* **Records for processing**:
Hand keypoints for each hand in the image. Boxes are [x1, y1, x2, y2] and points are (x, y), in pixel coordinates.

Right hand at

...

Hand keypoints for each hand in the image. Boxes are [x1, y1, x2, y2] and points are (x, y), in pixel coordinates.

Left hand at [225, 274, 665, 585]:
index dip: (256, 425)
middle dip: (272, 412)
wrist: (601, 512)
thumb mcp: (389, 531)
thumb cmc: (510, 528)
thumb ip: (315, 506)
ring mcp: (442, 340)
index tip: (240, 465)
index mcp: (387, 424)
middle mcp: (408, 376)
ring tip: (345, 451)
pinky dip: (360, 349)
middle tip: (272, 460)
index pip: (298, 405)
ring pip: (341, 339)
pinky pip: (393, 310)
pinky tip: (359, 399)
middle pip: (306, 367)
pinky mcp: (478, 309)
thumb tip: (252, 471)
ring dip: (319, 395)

...

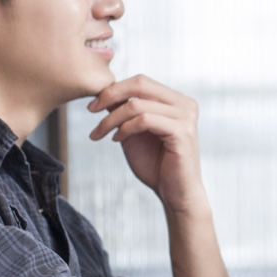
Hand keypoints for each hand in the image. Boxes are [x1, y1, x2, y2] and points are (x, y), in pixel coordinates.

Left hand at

* **Work instructions**:
Lines above with "index" in them are the ones to copy.

* **Answer section**:
index dip: (256, 425)
index tip: (240, 465)
index mcp: (387, 424)
index pip: (298, 405)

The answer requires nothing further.